• WINDA Film Festival celebrates First Nations culture from across the world and acknowledges Australian history and heritage.Source: WINDA (Supplied )Source: Supplied
Winda is the Gumbaynggirr word for stars and the WINDA Film Festival is showcasing the rising stars from the global Indigenous film making community.
Brooke Fryer

21 Nov 2019 - 4:59 PM  UPDATED 21 Nov 2019 - 5:09 PM

An all Indigenous film festival kicked off on Thursday celebrating First Nations culture from across the world through the work of Indigenous story tellers.

Now in its fourth year, the WINDA Film Festival features films directed by Indigenous filmmakers both here and overseas. Artistic director, Pauline Clague, said this year’s festival is helping to bring Indigenous languages alive again.

“I think this year, especially with the year being the United Nations year of languages, we are really seeing a lot of films … fully in their own language and some of them, the communities have had to learn the language again and revitalise it into their community.”  

One of the films featured in the festival is Sgaawaay K’Luna: Edge of Knife set on the Canadian Island of Haida Gwaii.

The community there only had four elders who knew how to speak the native local language fluently, and now an additional thirty seven actors are able to speak the language thanks to the four years of filming.

Ms Clague said, “What we learn is that some of the work our filmmakers are doing in that area is not just revitalizing but making our languages live again.”

One of the main motives behind developing an Indigenous film festival was to help bring the community together to celebrate Indigenous stories.  

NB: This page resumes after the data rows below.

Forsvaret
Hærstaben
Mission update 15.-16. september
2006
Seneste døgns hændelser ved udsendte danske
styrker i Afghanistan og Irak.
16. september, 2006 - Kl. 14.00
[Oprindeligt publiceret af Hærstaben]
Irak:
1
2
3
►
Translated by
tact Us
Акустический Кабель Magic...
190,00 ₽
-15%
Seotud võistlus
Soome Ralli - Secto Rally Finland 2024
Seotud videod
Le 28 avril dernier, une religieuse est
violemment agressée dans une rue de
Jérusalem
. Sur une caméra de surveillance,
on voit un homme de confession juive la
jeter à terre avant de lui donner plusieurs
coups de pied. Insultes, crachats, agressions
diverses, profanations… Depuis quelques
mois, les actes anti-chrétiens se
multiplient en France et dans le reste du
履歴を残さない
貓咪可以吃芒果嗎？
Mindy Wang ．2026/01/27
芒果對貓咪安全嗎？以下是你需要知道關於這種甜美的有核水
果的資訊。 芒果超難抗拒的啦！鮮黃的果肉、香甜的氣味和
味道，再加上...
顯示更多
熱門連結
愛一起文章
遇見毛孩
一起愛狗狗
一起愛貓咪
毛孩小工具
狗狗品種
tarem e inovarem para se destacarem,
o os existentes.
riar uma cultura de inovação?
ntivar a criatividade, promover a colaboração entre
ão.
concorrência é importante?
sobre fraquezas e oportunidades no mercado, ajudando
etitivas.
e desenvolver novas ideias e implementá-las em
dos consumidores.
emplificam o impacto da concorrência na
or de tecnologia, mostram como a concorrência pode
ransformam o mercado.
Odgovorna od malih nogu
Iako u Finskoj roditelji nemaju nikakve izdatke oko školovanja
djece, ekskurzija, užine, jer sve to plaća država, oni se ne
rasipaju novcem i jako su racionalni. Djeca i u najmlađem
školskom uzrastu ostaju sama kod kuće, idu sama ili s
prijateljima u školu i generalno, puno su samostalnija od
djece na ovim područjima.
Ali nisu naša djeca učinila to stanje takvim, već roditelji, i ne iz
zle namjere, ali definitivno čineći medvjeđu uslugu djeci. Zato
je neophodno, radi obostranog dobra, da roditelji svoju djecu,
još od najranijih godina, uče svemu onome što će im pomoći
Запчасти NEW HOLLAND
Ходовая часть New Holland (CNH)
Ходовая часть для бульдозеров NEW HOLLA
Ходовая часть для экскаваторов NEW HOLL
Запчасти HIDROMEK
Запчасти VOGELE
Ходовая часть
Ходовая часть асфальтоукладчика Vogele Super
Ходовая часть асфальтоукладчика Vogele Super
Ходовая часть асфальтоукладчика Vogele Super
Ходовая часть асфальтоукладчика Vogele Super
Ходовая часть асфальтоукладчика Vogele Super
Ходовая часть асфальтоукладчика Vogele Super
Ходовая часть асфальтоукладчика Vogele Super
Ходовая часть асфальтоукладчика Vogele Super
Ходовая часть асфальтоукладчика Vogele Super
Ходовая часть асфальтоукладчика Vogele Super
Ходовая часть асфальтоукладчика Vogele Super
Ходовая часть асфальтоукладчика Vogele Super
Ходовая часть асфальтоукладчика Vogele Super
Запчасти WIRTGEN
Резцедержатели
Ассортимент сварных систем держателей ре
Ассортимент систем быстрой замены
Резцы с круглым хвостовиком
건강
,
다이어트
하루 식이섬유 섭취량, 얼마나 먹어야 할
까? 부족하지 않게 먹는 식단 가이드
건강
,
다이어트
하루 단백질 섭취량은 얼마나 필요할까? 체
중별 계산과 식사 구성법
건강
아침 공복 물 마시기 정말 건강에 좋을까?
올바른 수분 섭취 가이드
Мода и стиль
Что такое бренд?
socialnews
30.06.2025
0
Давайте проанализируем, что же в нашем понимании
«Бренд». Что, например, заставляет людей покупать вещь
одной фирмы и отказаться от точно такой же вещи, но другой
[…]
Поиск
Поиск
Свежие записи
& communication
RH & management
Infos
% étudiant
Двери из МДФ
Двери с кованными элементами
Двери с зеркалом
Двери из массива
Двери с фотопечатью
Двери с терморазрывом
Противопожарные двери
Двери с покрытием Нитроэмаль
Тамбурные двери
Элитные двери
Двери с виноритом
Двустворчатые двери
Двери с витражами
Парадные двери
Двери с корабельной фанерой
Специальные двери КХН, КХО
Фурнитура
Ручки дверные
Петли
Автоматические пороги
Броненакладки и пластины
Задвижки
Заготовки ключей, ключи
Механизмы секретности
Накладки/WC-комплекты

The festival Artistic Director told NITV News, “To be inspired by each other is the thing I love about film festivals.”

The festival is set to showcase twelve Australian premiers, six full-length films, five documentaries and animated shorts from sixteen different countries all exploring Indigenous history, truth and culture.

“To be able to show films from around the world that have a commonality of resilience, of strength …we can sort of mirror that and support each other on the stories that we are not alone,” Ms Clague said.

The festival will be held at George Street Event Cinemas and Barangaroo Reserve in Sydney to “show that we are still here and we are represented in the city areas”.

“We wanted to put it into the city because we felt we needed to maintain the digital storytelling of our stories here in the immersion of the concrete jungle that is Sydney,” Ms Clague said.